═════ Data to examine
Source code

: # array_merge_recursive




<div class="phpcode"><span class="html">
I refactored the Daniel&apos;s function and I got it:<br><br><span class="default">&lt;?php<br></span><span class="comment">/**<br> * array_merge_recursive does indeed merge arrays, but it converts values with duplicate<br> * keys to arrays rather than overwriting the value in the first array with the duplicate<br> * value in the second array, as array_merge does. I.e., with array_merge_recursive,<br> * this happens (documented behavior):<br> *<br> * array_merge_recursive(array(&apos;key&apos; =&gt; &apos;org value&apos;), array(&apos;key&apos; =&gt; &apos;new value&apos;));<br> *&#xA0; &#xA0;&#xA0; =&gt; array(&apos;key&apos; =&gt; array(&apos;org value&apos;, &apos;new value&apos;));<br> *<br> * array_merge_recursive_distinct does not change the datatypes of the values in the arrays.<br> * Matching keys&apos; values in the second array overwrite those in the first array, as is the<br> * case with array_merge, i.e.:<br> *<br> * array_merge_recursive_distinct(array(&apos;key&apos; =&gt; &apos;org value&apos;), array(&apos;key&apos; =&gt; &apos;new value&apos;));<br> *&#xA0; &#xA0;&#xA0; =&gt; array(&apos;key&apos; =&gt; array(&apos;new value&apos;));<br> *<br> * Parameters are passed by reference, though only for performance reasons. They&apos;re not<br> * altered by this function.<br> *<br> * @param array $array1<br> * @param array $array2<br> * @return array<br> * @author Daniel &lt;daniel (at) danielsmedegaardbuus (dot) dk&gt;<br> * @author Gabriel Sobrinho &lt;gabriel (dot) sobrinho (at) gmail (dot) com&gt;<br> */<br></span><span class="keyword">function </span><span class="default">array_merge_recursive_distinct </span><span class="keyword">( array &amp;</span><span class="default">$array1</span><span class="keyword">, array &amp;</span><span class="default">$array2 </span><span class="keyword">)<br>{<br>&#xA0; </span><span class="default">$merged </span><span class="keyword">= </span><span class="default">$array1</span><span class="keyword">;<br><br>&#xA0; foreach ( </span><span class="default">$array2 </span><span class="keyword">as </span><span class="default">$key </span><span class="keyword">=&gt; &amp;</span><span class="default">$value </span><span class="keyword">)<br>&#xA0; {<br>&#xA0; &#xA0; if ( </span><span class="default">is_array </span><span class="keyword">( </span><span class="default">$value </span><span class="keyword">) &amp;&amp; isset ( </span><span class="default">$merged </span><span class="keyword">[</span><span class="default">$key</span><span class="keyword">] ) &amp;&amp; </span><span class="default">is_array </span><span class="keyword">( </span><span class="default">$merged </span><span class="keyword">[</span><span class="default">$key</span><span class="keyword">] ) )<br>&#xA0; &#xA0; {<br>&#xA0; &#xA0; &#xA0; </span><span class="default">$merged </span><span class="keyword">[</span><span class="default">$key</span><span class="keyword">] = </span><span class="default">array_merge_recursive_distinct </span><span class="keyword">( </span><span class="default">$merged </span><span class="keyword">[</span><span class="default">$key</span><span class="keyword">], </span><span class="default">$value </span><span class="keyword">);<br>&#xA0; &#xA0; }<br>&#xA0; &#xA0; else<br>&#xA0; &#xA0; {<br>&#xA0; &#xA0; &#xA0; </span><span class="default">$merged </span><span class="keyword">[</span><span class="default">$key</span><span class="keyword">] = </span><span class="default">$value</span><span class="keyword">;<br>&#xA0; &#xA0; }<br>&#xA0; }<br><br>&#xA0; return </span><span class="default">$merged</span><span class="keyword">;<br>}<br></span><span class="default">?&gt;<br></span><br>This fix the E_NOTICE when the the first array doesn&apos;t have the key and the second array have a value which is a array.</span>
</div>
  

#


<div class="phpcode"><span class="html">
══════════
__Aim of the exercise__.
Set down all of the entries exactly, please.

__Solution__.
Source code

: # array_merge_recursive




<div class="phpcode"><span class="html">
I refactored the Daniel&apos;s function and I got it:<br><br><span class="default">&lt;?php<br></span><span class="comment">/**<br> * array_merge_recursive does indeed merge arrays, but it converts values with duplicate<br> * keys to arrays rather than overwriting the value in the first array with the duplicate<br> * value in the second array, as array_merge does. I.e., with array_merge_recursive,<br> * this happens (documented behavior):<br> *<br> * array_merge_recursive(array(&apos;key&apos; =&gt; &apos;org value&apos;), array(&apos;key&apos; =&gt; &apos;new value&apos;));<br> *&#xA0; &#xA0;&#xA0; =&gt; array(&apos;key&apos; =&gt; array(&apos;org value&apos;, &apos;new value&apos;));<br> *<br> * array_merge_recursive_distinct does not change the datatypes of the values in the arrays.<br> * Matching keys&apos; values in the second array overwrite those in the first array, as is the<br> * case with array_merge, i.e.:<br> *<br> * array_merge_recursive_distinct(array(&apos;key&apos; =&gt; &apos;org value&apos;), array(&apos;key&apos; =&gt; &apos;new value&apos;));<br> *&#xA0; &#xA0;&#xA0; =&gt; array(&apos;key&apos; =&gt; array(&apos;new value&apos;));<br> *<br> * Parameters are passed by reference, though only for performance reasons. They&apos;re not<br> * altered by this function.<br> *<br> * @param array $array1<br> * @param array $array2<br> * @return array<br> * @author Daniel &lt;daniel (at) danielsmedegaardbuus (dot) dk&gt;<br> * @author Gabriel Sobrinho &lt;gabriel (dot) sobrinho (at) gmail (dot) com&gt;<br> */<br></span><span class="keyword">function </span><span class="default">array_merge_recursive_distinct </span><span class="keyword">( array &amp;</span><span class="default">$array1</span><span class="keyword">, array &amp;</span><span class="default">$array2 </span><span class="keyword">)<br>{<br>&#xA0; </span><span class="default">$merged </span><span class="keyword">= </span><span class="default">$array1</span><span class="keyword">;<br><br>&#xA0; foreach ( </span><span class="default">$array2 </span><span class="keyword">as </span><span class="default">$key </span><span class="keyword">=&gt; &amp;</span><span class="default">$value </span><span class="keyword">)<br>&#xA0; {<br>&#xA0; &#xA0; if ( </span><span class="default">is_array </span><span class="keyword">( </span><span class="default">$value </span><span class="keyword">) &amp;&amp; isset ( </span><span class="default">$merged </span><span class="keyword">[</span><span class="default">$key</span><span class="keyword">] ) &amp;&amp; </span><span class="default">is_array </span><span class="keyword">( </span><span class="default">$merged </span><span class="keyword">[</span><span class="default">$key</span><span class="keyword">] ) )<br>&#xA0; &#xA0; {<br>&#xA0; &#xA0; &#xA0; </span><span class="default">$merged </span><span class="keyword">[</span><span class="default">$key</span><span class="keyword">] = </span><span class="default">array_merge_recursive_distinct </span><span class="keyword">( </span><span class="default">$merged </span><span class="keyword">[</span><span class="default">$key</span><span class="keyword">], </span><span class="default">$value </span><span class="keyword">);<br>&#xA0; &#xA0; }<br>&#xA0; &#xA0; else<br>&#xA0; &#xA0; {<br>&#xA0; &#xA0; &#xA0; </span><span class="default">$merged </span><span class="keyword">[</span><span class="default">$key</span><span class="keyword">] = </span><span class="default">$value</span><span class="keyword">;<br>&#xA0; &#xA0; }<br>&#xA0; }<br><br>&#xA0; return </span><span class="default">$merged</span><span class="keyword">;<br>}<br></span><span class="default">?&gt;<br></span><br>This fix the E_NOTICE when the the first array doesn&apos;t have the key and the second array have a value which is a array.</span>
</div>
  

#


<div class="phpcode"><span class="html">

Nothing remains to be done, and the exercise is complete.